Im zweiten Artikel, Bruch des öffentlichen Vertrauens, wurde Mayorkas beschuldigt, „wissentlich falsche Aussagen gegenüber dem Kongress und dem amerikanischen Volk zu machen und sich der rechtlichen Aufsicht zu entziehen, um die verheerenden Folgen seiner absichtlichen und systematischen Weigerung, das Gesetz einzuhalten und seinen gesetzlichen Verpflichtungen nachzukommen, zu verschleiern.“ .“ Verpflichtungen.“

Mayorkas, so heißt es in dem Artikel, teilte dem Kongress mit, „dass die Grenze ‚sicher‘ ist, dass die Grenze ‚nicht weniger sicher ist als zuvor‘, dass die Grenze ‚geschlossen‘ ist und dass das DHS die ‚operative Kontrolle‘ über die Grenze hat.“ “, unter anderem.

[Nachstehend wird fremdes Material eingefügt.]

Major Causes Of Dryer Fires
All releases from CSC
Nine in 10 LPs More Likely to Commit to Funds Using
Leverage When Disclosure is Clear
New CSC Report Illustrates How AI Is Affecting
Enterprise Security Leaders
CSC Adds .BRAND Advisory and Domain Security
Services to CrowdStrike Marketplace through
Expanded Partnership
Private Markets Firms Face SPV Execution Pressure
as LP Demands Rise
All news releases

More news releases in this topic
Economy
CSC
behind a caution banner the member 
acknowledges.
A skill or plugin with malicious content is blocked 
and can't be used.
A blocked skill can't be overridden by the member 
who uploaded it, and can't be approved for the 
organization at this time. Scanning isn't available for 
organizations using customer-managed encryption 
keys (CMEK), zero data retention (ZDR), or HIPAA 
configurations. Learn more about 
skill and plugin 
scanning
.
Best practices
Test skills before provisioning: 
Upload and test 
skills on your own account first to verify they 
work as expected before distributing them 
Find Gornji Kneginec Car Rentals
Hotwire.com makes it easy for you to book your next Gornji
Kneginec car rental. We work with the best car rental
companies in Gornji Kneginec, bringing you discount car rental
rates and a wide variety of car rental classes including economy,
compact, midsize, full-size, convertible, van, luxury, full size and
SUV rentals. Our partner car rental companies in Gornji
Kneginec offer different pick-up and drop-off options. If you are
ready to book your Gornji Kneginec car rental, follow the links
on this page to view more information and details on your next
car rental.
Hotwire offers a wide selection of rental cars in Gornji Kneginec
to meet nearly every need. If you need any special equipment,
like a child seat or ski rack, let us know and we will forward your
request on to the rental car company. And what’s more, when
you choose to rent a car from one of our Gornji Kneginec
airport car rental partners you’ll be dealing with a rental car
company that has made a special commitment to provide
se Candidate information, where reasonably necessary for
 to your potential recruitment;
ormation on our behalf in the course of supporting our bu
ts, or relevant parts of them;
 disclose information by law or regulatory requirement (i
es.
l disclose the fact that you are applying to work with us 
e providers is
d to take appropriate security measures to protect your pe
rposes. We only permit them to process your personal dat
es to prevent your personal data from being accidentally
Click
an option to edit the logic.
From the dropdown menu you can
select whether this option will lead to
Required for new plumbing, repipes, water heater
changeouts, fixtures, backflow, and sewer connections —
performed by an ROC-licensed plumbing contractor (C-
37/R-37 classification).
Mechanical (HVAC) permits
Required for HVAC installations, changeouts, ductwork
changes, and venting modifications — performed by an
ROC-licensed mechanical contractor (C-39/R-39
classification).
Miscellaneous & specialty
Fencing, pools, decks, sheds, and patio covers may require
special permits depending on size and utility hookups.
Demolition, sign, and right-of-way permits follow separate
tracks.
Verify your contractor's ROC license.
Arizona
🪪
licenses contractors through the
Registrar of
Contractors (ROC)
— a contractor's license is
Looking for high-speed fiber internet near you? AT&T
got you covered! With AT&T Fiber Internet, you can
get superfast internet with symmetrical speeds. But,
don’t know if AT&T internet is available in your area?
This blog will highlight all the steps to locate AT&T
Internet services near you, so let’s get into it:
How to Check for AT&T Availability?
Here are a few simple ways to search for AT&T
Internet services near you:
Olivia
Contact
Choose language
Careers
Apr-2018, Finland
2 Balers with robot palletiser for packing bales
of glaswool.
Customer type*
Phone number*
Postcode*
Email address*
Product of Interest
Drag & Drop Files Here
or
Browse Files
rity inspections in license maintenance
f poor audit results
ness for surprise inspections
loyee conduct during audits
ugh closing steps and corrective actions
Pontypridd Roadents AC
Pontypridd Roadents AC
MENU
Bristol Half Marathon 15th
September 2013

Der Vorstoß zur Amtsenthebung

Der Schritt am Sonntag erfolgte, nachdem der Sprecher des Repräsentantenhauses, Mike Johnson, am Freitag erklärt hatte, dass das Repräsentantenhaus „so schnell wie möglich“ über die Amtsenthebung von Mayorkas abstimmen werde, nachdem der Ausschuss die Artikel vorgelegt habe.

Johnson argumentierte in einem Brief gegenüber seinen Kollegen, dass Mayorkas „die Einwanderungsgesetze unseres Landes vorsätzlich ignoriert und aktiv untergraben hat“, und sagte, dass der Heimatschutzausschuss des Repräsentantenhauses Amtsenthebungsverfahren gegen Mayorkas einleiten werde, wenn die Abgeordneten diese Woche nach Washington zurückkehren.

“[T]Der Heimatschutzausschuss des Repräsentantenhauses wird die Anklage gegen Minister Mayorkas vorantreiben“, schrieb Johnson. „Eine Abstimmung im Plenum wird so schnell wie möglich danach stattfinden.“

Das Demokratische Komitee lehnte am Sonntag seinen Versuch ab, Anklagepunkte zu veröffentlichen, mit der Begründung, es fehle „eindeutig an Beweisen für schwere Verbrechen und Vergehen“.

„Das sollte keine Überraschung sein, denn die sogenannte ‚Untersuchung‘ der Republikaner gegen Minister Mayorkas war eine bemerkenswert faktenfreie Angelegenheit“, sagte der Abgeordnete Bennie Thompson, der oberste Demokrat im Heimatschutzausschuss, in einer Erklärung. „Sie missbrauchen die Amtsenthebungsbefugnis des Kongresses, um MAGA-Mitglieder zu besänftigen, politische Punkte zu sammeln und die Aufmerksamkeit der Amerikaner von ihrem untätigen Kongress abzulenken.“

Selbst wenn das von der Republikanischen Partei kontrollierte Repräsentantenhaus Mayorkas anklagt, ist es höchst unwahrscheinlich, dass er in einem Verfahren im Senat verurteilt wird, der über eine demokratische Mehrheit verfügt und eine Zustimmung von zwei Dritteln der Senatoren erfordern würde, um ihn aus dem Amt zu entfernen. Aber Mayorkas wäre der erste Kabinettsbeamte seit 1876, der angeklagt wurde.

Camilo Montoya-Gálvez trug zur Berichterstattung bei.